Turbo-Abitur

Ein Berg von Hausaufgaben

Ein Kommentar von Nina Grunsky

Die Rechnung der Schulministerin scheint aufzugehen. Mit dem Runden Tisch Schule gelingt es Sylvia Löhrmann offenbar, eine große Mehrheit zumindest von Funktionären für das Turbo-Abitur zu gewinnen.

Allerdings enthält das Kalkül noch eine große Unbekannte: Ob es nämlich am Ende tatsächlich gelingt, dass aus den recht schwammigen Empfehlungen konkrete Erlasse und Vorgaben werden, die Kindern und Eltern den Alltag erleichtern. Andernfalls nämlich sind Väter und Mütter, Schülerinnen und Schüler nicht für das Abitur nach acht Jahren Gymnasium zu begeistern.

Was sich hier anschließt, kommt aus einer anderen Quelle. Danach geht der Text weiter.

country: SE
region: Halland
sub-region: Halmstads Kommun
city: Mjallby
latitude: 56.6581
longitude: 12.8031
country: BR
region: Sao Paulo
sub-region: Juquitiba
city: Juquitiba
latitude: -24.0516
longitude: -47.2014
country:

Zwar sind Meinungsumfragen mit Vorsicht zu genießen: Eine Studie des Forsa-Instituts aus dem Frühjahr allerdings sollte der Ministerin zu denken geben, derzufolge drei Viertel der Bürger in NRW die verkürzte Schulzeit ablehnen. Löhrmann hat also noch einen Berg von Hausaufgaben zu erledigen.

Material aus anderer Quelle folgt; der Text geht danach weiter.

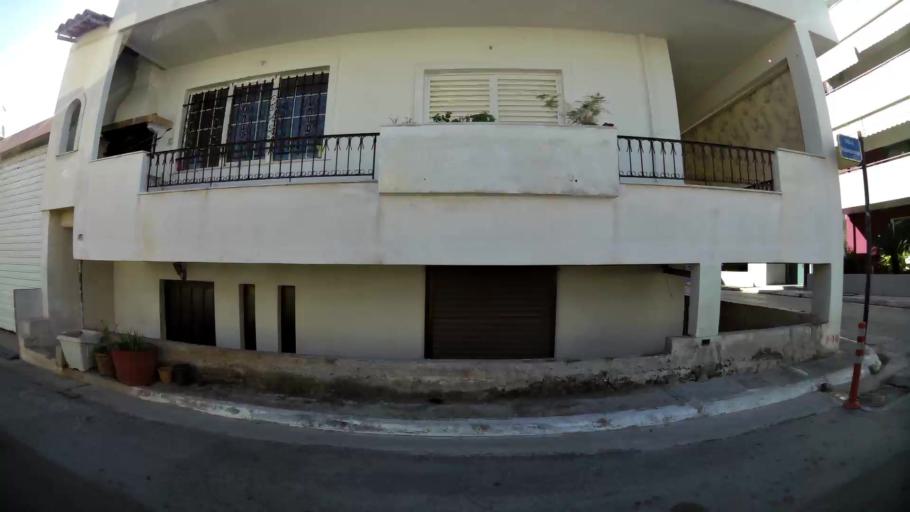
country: GR
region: Attica
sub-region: Nomarchia Anatolikis Attikis
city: Koropi
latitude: 37.9102
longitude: 23.8702
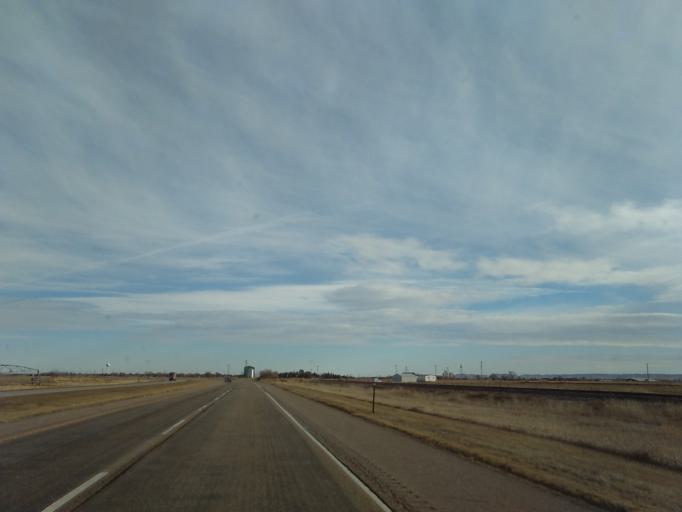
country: US
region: Nebraska
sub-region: Scotts Bluff County
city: Gering
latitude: 41.8170
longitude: -103.5320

Umzudrehen scheint der verkehrte Weg. Zurück zum alten System – das wäre wohl eine zu große Belastung für Schüler, Lehrer und Eltern. Nicht nur an den Gymnasien, sondern auch anderen Schulformen, die in Mitleidenschaft gezogen würden. Wer unbedingt möchte, hat im Übrigen die Wahl, kann neun Jahre auf die Gesamtschule oder Modellgymnasien gehen. Zwar nicht immer halbtags, aber vielleicht mit mehr Ruhe im Ganztag.